- _Problem requirements_:
From the line that contains "Min age 12, but" to the last line of the entries, write each line out exactly; include both ends and nothing else.

- _Input material_:
====

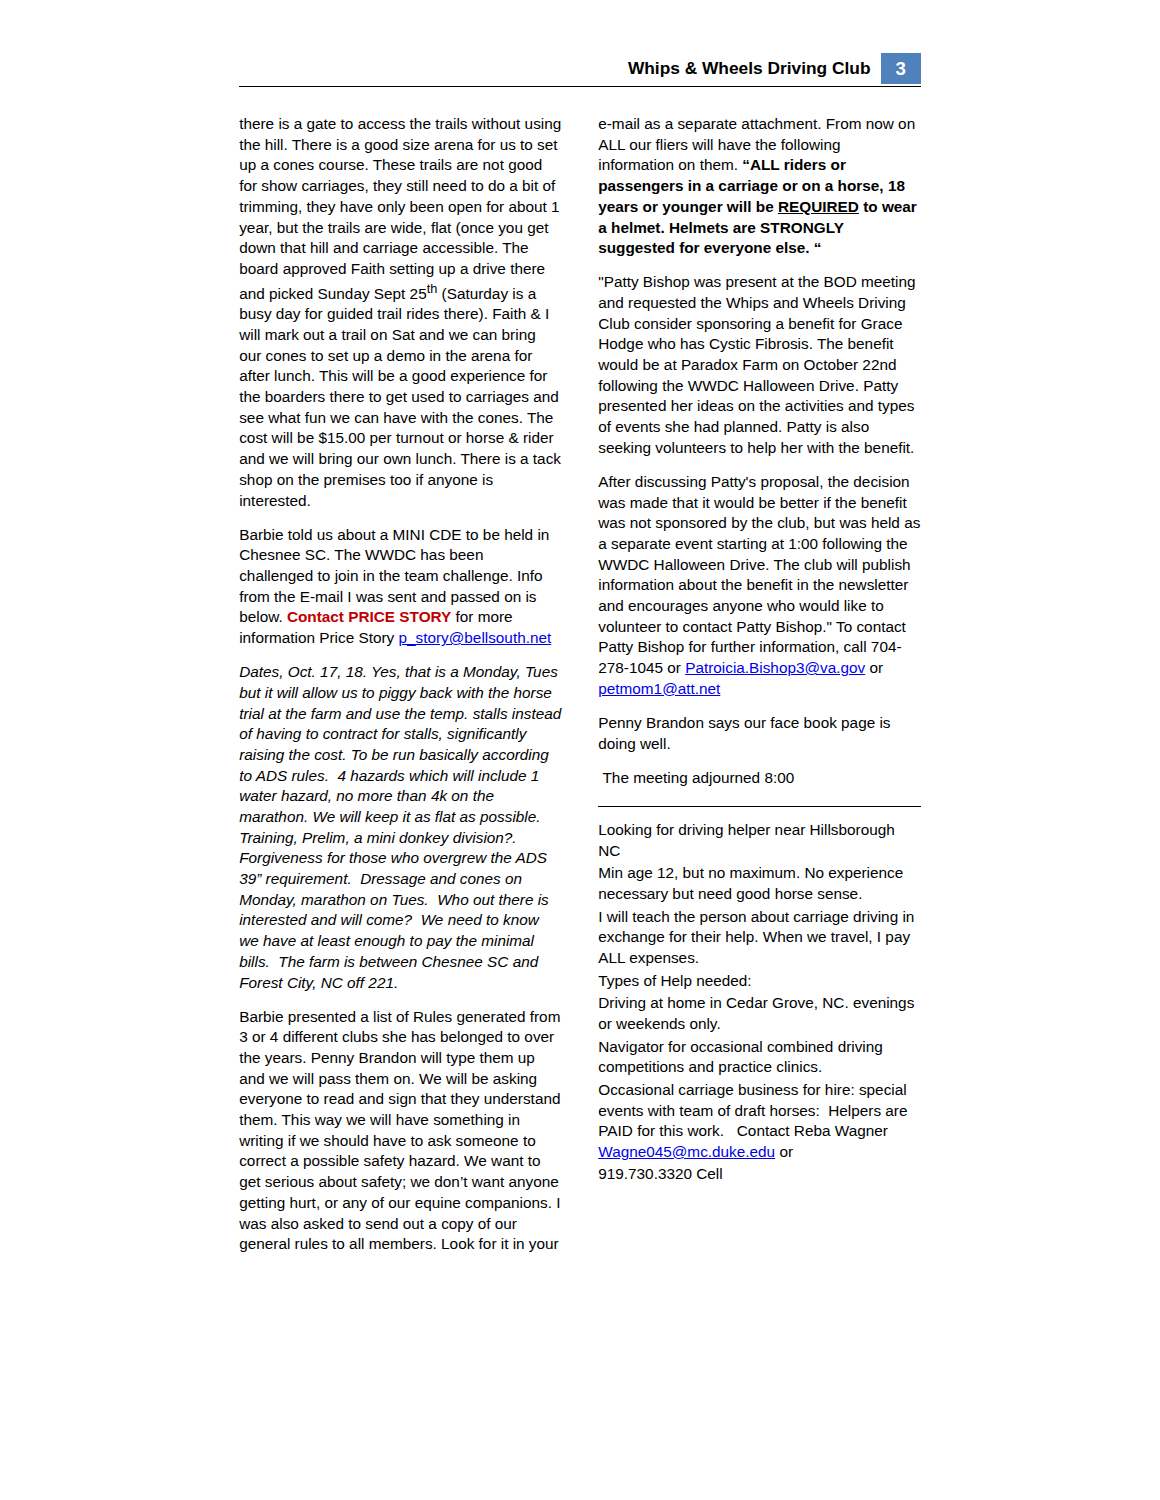Whips & Wheels Driving Club
3
there is a gate to access the trails without using the hill. There is a good size arena for us to set up a cones course. These trails are not good for show carriages, they still need to do a bit of trimming, they have only been open for about 1 year, but the trails are wide, flat (once you get down that hill and carriage accessible. The board approved Faith setting up a drive there and picked Sunday Sept 25th (Saturday is a busy day for guided trail rides there). Faith & I will mark out a trail on Sat and we can bring our cones to set up a demo in the arena for after lunch. This will be a good experience for the boarders there to get used to carriages and see what fun we can have with the cones. The cost will be $15.00 per turnout or horse & rider and we will bring our own lunch. There is a tack shop on the premises too if anyone is interested.
Barbie told us about a MINI CDE to be held in Chesnee SC. The WWDC has been challenged to join in the team challenge. Info from the E-mail I was sent and passed on is below. Contact PRICE STORY for more information Price Story p_story@bellsouth.net
Dates, Oct. 17, 18. Yes, that is a Monday, Tues but it will allow us to piggy back with the horse trial at the farm and use the temp. stalls instead of having to contract for stalls, significantly raising the cost. To be run basically according to ADS rules. 4 hazards which will include 1 water hazard, no more than 4k on the marathon. We will keep it as flat as possible. Training, Prelim, a mini donkey division?. Forgiveness for those who overgrew the ADS 39” requirement. Dressage and cones on Monday, marathon on Tues. Who out there is interested and will come? We need to know we have at least enough to pay the minimal bills. The farm is between Chesnee SC and Forest City, NC off 221.
Barbie presented a list of Rules generated from 3 or 4 different clubs she has belonged to over the years. Penny Brandon will type them up and we will pass them on. We will be asking everyone to read and sign that they understand them. This way we will have something in writing if we should have to ask someone to correct a possible safety hazard. We want to get serious about safety; we don’t want anyone getting hurt, or any of our equine companions. I was also asked to send out a copy of our general rules to all members. Look for it in your
e-mail as a separate attachment. From now on ALL our fliers will have the following information on them. “ALL riders or passengers in a carriage or on a horse, 18 years or younger will be REQUIRED to wear a helmet. Helmets are STRONGLY suggested for everyone else. “
"Patty Bishop was present at the BOD meeting and requested the Whips and Wheels Driving Club consider sponsoring a benefit for Grace Hodge who has Cystic Fibrosis. The benefit would be at Paradox Farm on October 22nd following the WWDC Halloween Drive. Patty presented her ideas on the activities and types of events she had planned. Patty is also seeking volunteers to help her with the benefit.
After discussing Patty's proposal, the decision was made that it would be better if the benefit was not sponsored by the club, but was held as a separate event starting at 1:00 following the WWDC Halloween Drive. The club will publish information about the benefit in the newsletter and encourages anyone who would like to volunteer to contact Patty Bishop." To contact Patty Bishop for further information, call 704-278-1045 or Patroicia.Bishop3@va.gov or petmom1@att.net
Penny Brandon says our face book page is doing well.
The meeting adjourned 8:00
Looking for driving helper near Hillsborough NC
Min age 12, but no maximum. No experience necessary but need good horse sense.
I will teach the person about carriage driving in exchange for their help. When we travel, I pay ALL expenses.
Types of Help needed:
Driving at home in Cedar Grove, NC. evenings or weekends only.
Navigator for occasional combined driving competitions and practice clinics.
Occasional carriage business for hire: special events with team of draft horses: Helpers are PAID for this work. Contact Reba Wagner Wagne045@mc.duke.edu or
919.730.3320 Cell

====

- _Answer to this task_:
Min age 12, but no maximum. No experience necessary but need good horse sense.
I will teach the person about carriage driving in exchange for their help. When we travel, I pay ALL expenses.
Types of Help needed:
Driving at home in Cedar Grove, NC. evenings or weekends only.
Navigator for occasional combined driving competitions and practice clinics.
Occasional carriage business for hire: special events with team of draft horses: Helpers are PAID for this work. Contact Reba Wagner Wagne045@mc.duke.edu or
919.730.3320 Cell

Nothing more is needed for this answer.